Por exemplo, aqui estou sentado numa mesa, feita de madeira. Estou usando uma máquina de escrever feita de aço e outros metais. A fita da máquina de escrever é feita de seda e está revestida com carbono. Estou escrevendo numa folha de papel feita de polpa de madeira e estou vestindo roupas feitas de algodão, lã, couro, e outros materiais. Eu mesmo sou composto de pele, músculo, sangue, osso, e outros tecidos vivos, cada um diferente dos outros.
Através de uma janela de vidro posso ver calçadas feitas de pedra britada e estradas feitas de uma substância alcatroada chamada asfalto. Está chovendo, então há poças de água à vista. O vento está soprando, então sei que há algo invisível chamado ar ao nosso redor.
No entanto, todas estas substâncias, diferentes como parecem, têm uma coisa em comum. Todas elas—madeira, seda, vidro, carne e sangue, todas elas—são feitas de pequenas partículas separadas. A própria terra, a lua, o sol, e todas as estrelas são feitas de pequenas partículas.
Certamente, não podeis ver estas partículas.
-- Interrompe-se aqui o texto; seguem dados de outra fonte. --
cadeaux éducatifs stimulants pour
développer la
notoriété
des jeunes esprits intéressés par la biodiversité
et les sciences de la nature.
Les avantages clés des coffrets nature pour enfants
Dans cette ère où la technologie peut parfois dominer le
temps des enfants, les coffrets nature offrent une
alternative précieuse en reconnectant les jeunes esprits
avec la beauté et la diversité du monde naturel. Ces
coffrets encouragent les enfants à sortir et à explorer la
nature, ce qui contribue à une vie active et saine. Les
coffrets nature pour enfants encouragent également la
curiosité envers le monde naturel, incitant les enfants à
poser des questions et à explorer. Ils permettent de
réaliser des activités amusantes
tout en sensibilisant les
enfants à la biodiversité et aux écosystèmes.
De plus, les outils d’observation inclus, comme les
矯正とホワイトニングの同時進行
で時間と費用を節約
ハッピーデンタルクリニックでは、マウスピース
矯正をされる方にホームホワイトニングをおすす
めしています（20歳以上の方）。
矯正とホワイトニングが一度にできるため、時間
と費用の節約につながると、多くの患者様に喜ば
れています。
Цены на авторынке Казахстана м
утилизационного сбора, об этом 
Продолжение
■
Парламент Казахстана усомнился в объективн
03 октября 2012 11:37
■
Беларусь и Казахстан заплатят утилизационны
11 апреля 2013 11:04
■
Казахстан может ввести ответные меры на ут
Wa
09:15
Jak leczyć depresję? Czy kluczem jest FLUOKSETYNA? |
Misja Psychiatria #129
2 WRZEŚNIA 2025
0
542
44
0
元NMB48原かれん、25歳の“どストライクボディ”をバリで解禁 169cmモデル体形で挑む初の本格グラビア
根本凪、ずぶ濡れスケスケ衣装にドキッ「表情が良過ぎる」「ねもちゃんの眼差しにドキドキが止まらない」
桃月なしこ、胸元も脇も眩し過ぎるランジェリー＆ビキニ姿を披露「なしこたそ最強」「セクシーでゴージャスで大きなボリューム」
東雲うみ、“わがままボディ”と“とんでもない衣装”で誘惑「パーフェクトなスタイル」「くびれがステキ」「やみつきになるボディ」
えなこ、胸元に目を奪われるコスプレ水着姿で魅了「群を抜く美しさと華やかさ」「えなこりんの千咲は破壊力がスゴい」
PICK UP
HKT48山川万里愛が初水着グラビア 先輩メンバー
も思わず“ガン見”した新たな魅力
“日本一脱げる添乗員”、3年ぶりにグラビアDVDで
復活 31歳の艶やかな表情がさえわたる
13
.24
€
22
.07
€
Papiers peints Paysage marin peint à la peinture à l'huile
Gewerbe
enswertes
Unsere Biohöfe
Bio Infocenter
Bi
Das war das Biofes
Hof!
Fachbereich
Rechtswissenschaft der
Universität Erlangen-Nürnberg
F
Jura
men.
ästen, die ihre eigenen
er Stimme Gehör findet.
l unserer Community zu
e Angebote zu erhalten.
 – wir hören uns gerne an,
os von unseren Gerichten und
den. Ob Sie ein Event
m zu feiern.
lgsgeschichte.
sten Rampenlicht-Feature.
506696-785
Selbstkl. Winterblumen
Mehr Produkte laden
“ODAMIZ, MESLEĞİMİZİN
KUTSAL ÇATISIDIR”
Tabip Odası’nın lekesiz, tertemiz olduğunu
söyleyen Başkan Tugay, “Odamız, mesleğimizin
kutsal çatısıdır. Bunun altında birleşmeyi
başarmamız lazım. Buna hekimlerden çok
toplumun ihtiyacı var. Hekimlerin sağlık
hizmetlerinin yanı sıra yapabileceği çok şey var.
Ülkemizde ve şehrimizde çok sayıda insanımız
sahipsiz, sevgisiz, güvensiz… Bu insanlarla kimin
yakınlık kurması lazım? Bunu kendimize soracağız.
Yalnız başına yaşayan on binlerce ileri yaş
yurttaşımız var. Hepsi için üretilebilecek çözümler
De facto, se olhais para um pedaço de papel ou para algum objeto de madeira ou metálico, não parece ser feito de partículas. Parece ser uma peça sólida.
Mas suponham que fossem olhar para uma praia vazia de um avião. A praia pareceria como uma extensão sólida e amarelada de terra. Pareceria ser toda uma peça. É apenas quando desceis de mãos e joelhos naquela praia e olhais de perto que vedes que é realmente feita de pequenos grãos separados de areia.
Agora as partículas que compõem tudo ao nosso redor são muito menores que grãos de areia. São tão pequenas, de facto, que o microscópio mais forte já inventado não as poderia tornar grandes o suficiente para ver, ou nem perto disso. As partículas são tão pequenas que há mais delas num grão de areia do que há grãos de areia numa praia grande. Há mais delas num copo de água do que há copos de água em todos os oceanos do mundo. Cem milhões delas colocadas lado a lado fariam uma linha de apenas meia polegada de comprimento.
Estas partículas minúsculas de que todas as coisas são feitas chamam-se átomos.
Extrato da página 159:
... Os químicos têm agora uma nova ferramenta com a qual explorar a química do tecido vivo. (Este ramo da ciência chama-se bioquímica.) Em qualquer criatura viva, tal como um ser humano, milhares e milhares de reações químicas estão todas ocorrendo ao mesmo tempo em todas as partes do corpo. Naturalmente, os químicos gostariam de saber que reações são estas. Se as conhecessem e compreendessem todas, um grande número de problemas de saúde e doença, de vida, envelhecimento, e morte, poderiam estar a caminho da solução. Mas como todas essas reações devem ser desvendadas? Não apenas estão todas ocorrendo ao mesmo tempo, mas há reações diferentes em partes diferentes do corpo e reações diferentes em tempos diferentes na mesma parte do corpo.
É como tentar assistir a um milhão de televisões todas de uma vez, cada uma sintonizada num canal diferente, e todos os programas mudando constantemente.